=== Supplied passage ===
About two weeks ago, Eastern Libyan commander Khalifa Haftar ordered his troops to march on the capital Tripoli, taking his conflict with the internationally recognized government to a dangerous new level.
With UAE and Egypt supporting Haftar while Turkey and Qatar are supporting the internationally-recognized government, the conflict in Libya is turning into a proxy war between regional powers, expert say.
According to World Health Organization (WHO), Haftar troops had come within 25 miles of the city and a powerful rival militia was racing to stop them.
Personal envoy of the Head of the UN-backed Government t of National Accord, Jomaa al-Qamati, who was on a visit to Rabat Wednesday said the UN-brokered agreement inked by Libya’s warring factions in the Moroccan coastal town of Skhirat in 2015 remains the framework and the basis of any political settlement in Libya.
He told the media after a meeting with Moroccan Foreign Minister Nasser Bourita that the historic inter-Libyan dialogue in Skhirat was a crucial phase in promoting national reconciliation and political consensus.
The libyan envoy stressed the need to end the cycle of violence and resume the peace process on the basis of the Skhirat agreement which sets the foundations of a civil, constitutional and democratic state, based on the rule of law.
“The solution in Libya is political and not military”, he stressed, calling the international community to act to end the cycle of violence in his country.
Nasser Bourita expressed Morocco’s concern over the latest developments in Libya and called on all Libyan parties to cease hostilities and engage in political dialogue to overcome all obstacles.” The military option can only further complicate the situation” in this Maghreb country, he said.
The United Nations secretary general, António Guterres, who is trying to push an international peace deal, condemned the military escalation and ongoing fighting in and around Tripoli. He called for restraint and urged all parties to engage in immediate dialogue to reach a political solution, insisting that there is no military solution to the Libya conflict.

Records taken from a dataset:
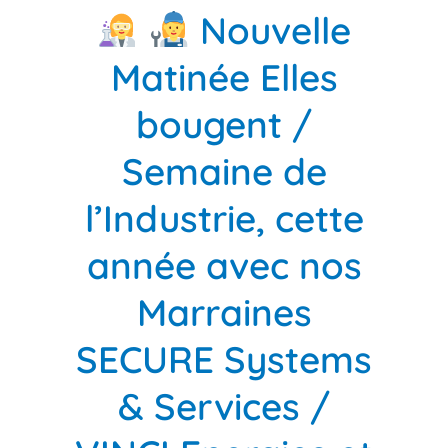
Nouvelle
Matinée Elles
bougent /
Semaine de
l’Industrie, cette
année avec nos
Marraines
SECURE Systems
& Services /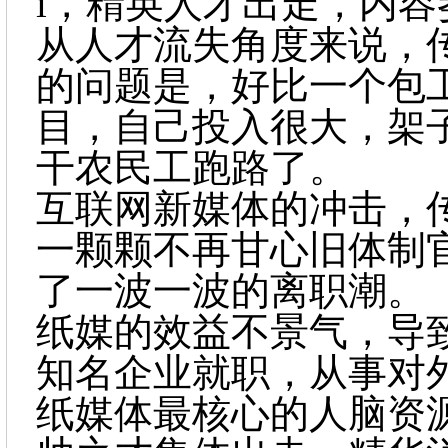
i，精英人才出走，内
从人才流失角度来说，
的问题是，好比一个包
目，自己投入很大，架
干农民工跑路了。
互联网新媒体的冲击，
一颗颗不再甘心旧体制
了一波一波的离职潮。
纸媒的效益不景气，导
知名企业就职，从事对
纸媒体最核心的人脑资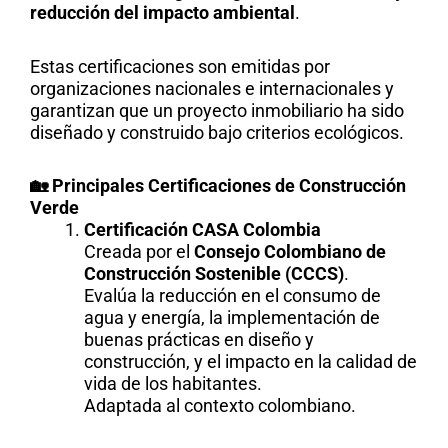
reducción del impacto ambiental
.
Estas certificaciones son emitidas por
organizaciones nacionales e internacionales y
garantizan que un proyecto inmobiliario ha sido
diseñado y construido bajo criterios ecológicos.
🏡 Principales Certificaciones de Construcción
Verde
Certificación CASA Colombia
Creada por el
Consejo Colombiano de
Construcción Sostenible (CCCS)
.
Evalúa la reducción en el consumo de
agua y energía, la implementación de
buenas prácticas en diseño y
construcción, y el impacto en la calidad de
vida de los habitantes.
Adaptada al contexto colombiano.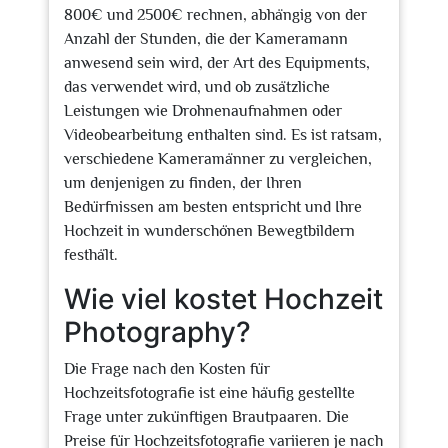
800€ und 2500€ rechnen, abhängig von der
Anzahl der Stunden, die der Kameramann
anwesend sein wird, der Art des Equipments,
das verwendet wird, und ob zusätzliche
Leistungen wie Drohnenaufnahmen oder
Videobearbeitung enthalten sind. Es ist ratsam,
verschiedene Kameramänner zu vergleichen,
um denjenigen zu finden, der Ihren
Bedürfnissen am besten entspricht und Ihre
Hochzeit in wunderschönen Bewegtbildern
festhält.
Wie viel kostet Hochzeit
Photography?
Die Frage nach den Kosten für
Hochzeitsfotografie ist eine häufig gestellte
Frage unter zukünftigen Brautpaaren. Die
Preise für Hochzeitsfotografie variieren je nach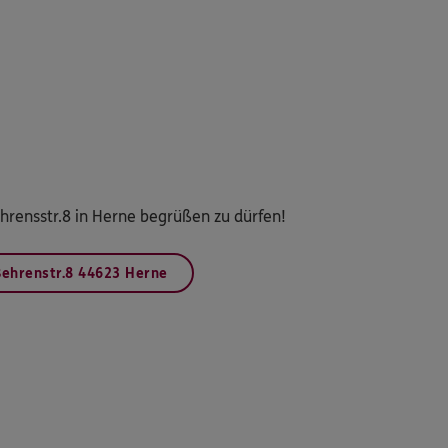
ehrensstr.8 in Herne begrüßen zu dürfen!
Behrenstr.8 44623 Herne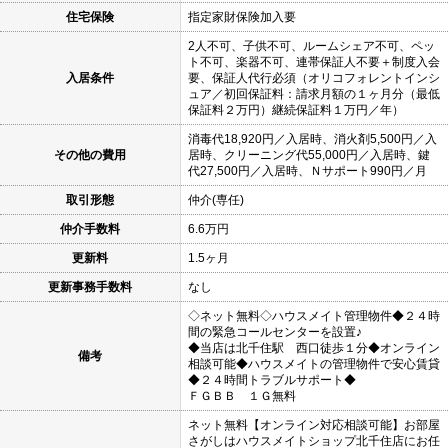
住宅保険
指定家財保険加入要
2人不可、子供不可、ルームシェア不可、ペッ
ト不可、楽器不可、連帯保証人不要＋制度入会
入居条件
要、保証人代行必須（オリコフォレントインシ
ュア／初回保証料：請求月額の１ヶ月分（最低
保証料２万円）継続保証料１万円／年）
消毒代18,920円／入居時、消火剤5,500円／入
その他の費用
居時、クリーニング代55,000円／入居時、鍵
代27,500円／入居時、Ｎサポート990円／月
取引形態
仲介(専任)
仲介手数料
6.6万円
更新料
1.5ヶ月
更新事務手数料
なし
◇ネット無料◇ハウスメイト管理物件◆２４時
間の緊急コールセンターを設置♪
◆当店は北千住駅 西口徒歩１分◆オンライン
備考
相談可能◆ハウスメイトの管理物件で安心賃貸
◆２４時間トラブルサポート◆
ＦＧＢＢ １Ｇ無料
ネット無料【オンライン対応相談可能】お部屋
さがしはハウスメイトショップ北千住店にお任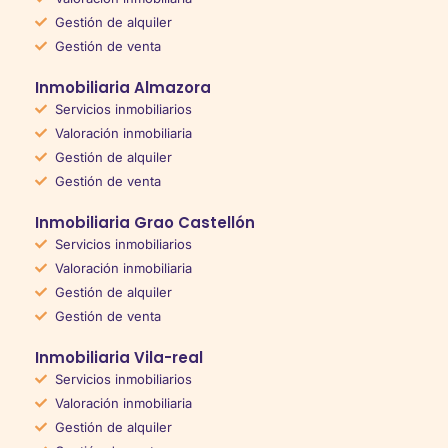
Gestión de alquiler
Gestión de venta
Inmobiliaria Almazora
Servicios inmobiliarios
Valoración inmobiliaria
Gestión de alquiler
Gestión de venta
Inmobiliaria Grao Castellón
Servicios inmobiliarios
Valoración inmobiliaria
Gestión de alquiler
Gestión de venta
Inmobiliaria Vila-real
Servicios inmobiliarios
Valoración inmobiliaria
Gestión de alquiler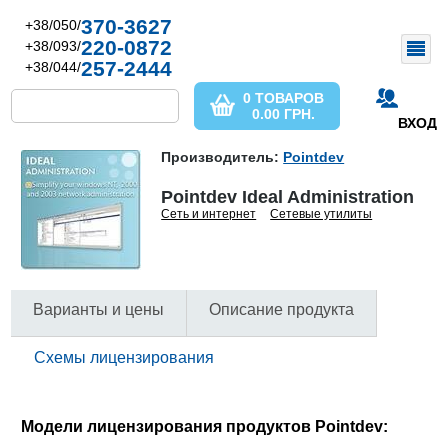
370-3627
+38/050/
220-0872
+38/093/
257-2444
+38/044/
0 ТОВАРОВ
0.00
ГРН.
ВХОД
Производитель:
Pointdev
Pointdev Ideal Administration
Сеть и интернет
Сетевые утилиты
Варианты и цены
Описание продукта
Схемы лицензирования
Модели лицензирования продуктов Pointdev: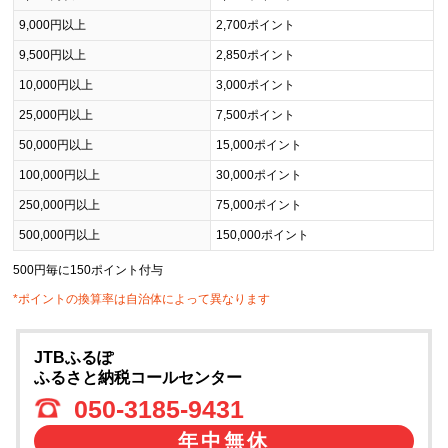
9,000円以上
2,700ポイント
9,500円以上
2,850ポイント
10,000円以上
3,000ポイント
25,000円以上
7,500ポイント
50,000円以上
15,000ポイント
100,000円以上
30,000ポイント
250,000円以上
75,000ポイント
500,000円以上
150,000ポイント
500円毎に150ポイント付与
*ポイントの換算率は自治体によって異なります
JTBふるぽ
ふるさと納税コールセンター
050-3185-9431
年中無休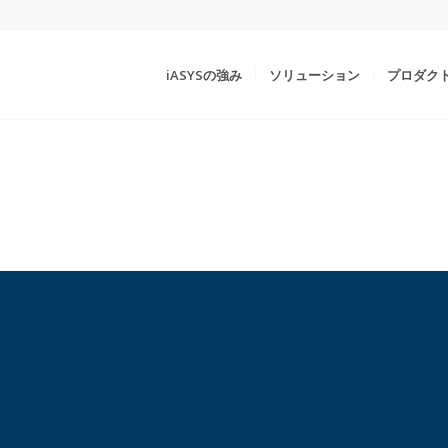
iASYSの強み
ソリューション
プロダク
.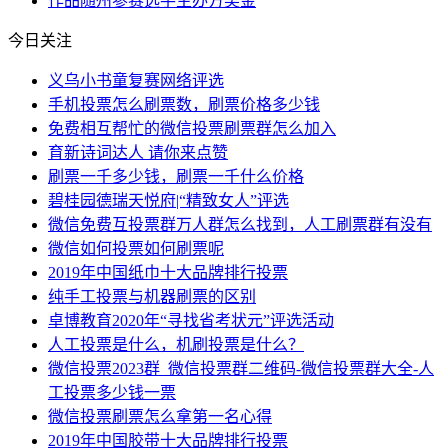
作品
随州
参赛选手
主办方
奖金
今日关注
义乌小书童复赛网络评选
手机投票怎么刷票数，刷票价格多少钱
免费相互帮忙的微信投票刷票群怎么加入
育新诗词达人 请你来点赞
刷票一千多少钱，刷票一千什么价格
碧桂园德瑞天悦府|“精致女人”评选
微信免费互投票群万人群怎么找到，人工刷票群有没有
微信如何投票如何刷票呢
2019年中国纸巾十大品牌排行投票
纯手工投票与机器刷票的区别
卓博教育2020年“寻找省考状元”评选活动
人工投票是什么，机刷投票是什么？
微信投票2023群_微信投票群二维码-微信投票群大全-人
工投票多少钱一票
微信投票刷票怎么拿第一名心得
2019年中国胶带十大品牌排行投票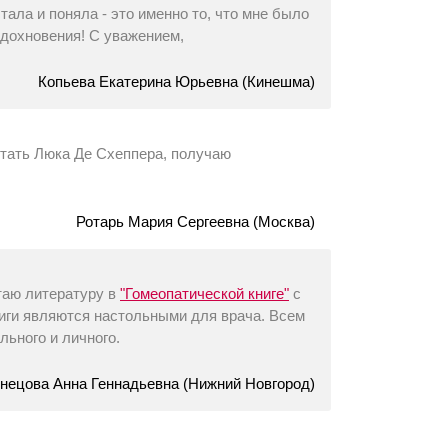
тала и поняла - это именно то, что мне было
 вдохновения! С уважением,
Копьева Екатерина Юрьевна (Кинешма)
итать Люка Де Схеппера, получаю
Ротарь Мария Сергеевна (Москва)
таю литературу в
"Гомеопатической книге"
с
ниги являются настольными для врача. Всем
льного и личного.
нецова Анна Геннадьевна (Нижний Новгород)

=== Exercise instructions ===
A – Answer these questions from the article on the Libya conflict:
(i) Which two countries are supporting Haftar?
(ii) In which Moroccan coastal town was the 2015 agreement signed?
(iii) Who is the United Nations secretary general?
B – Please write the next part of the article on the Libya conflict, picking up after its final sentence.
Nothing in the listing is needed here.

=== Numbered responses ===
A –
(i) The UAE and Egypt
(ii) Skhirat
(iii) António Guterres

B –
Libya’s UN-backed Prime minister, Fayez Sarraj, on Wednesday demanded the International Criminal Court (ICC) to investigate war crimes committed by Haftar’s forces.
UN Special Representative Ghassan Salame also condemned the shelling perpetrated on Tripoli saying “The use of indiscriminate, explosive weapons in civilian areas constitutes a war crime.”
Washington expressed deep concern about fighting near Tripoli. “We oppose the military offensive by Khalifa Haftar’s forces and urge the immediate halt to these military operations against the Libyan capital”, said a spokesman of the US State department, warning that this unilateral military campaign against Tripoli is endangering civilians and undermining prospects for a better future for all Libyans.
After former leader Colonel Muammar Gaddafi was murdered in October 2011, Libya spiralled into a full-blown civil war and humanitarian catastrophe, marked by the prevalence of open-air slave markets trafficking migrants from sub-saharan Africa and the surge of terrorism.
The North African oil-rich nation has been divided between the Western-backed government in Tripoli and a parallel administration allied to Haftar.
A national reconciliation conference initially set for April 14-16 was cancelled sine-die following the escalation.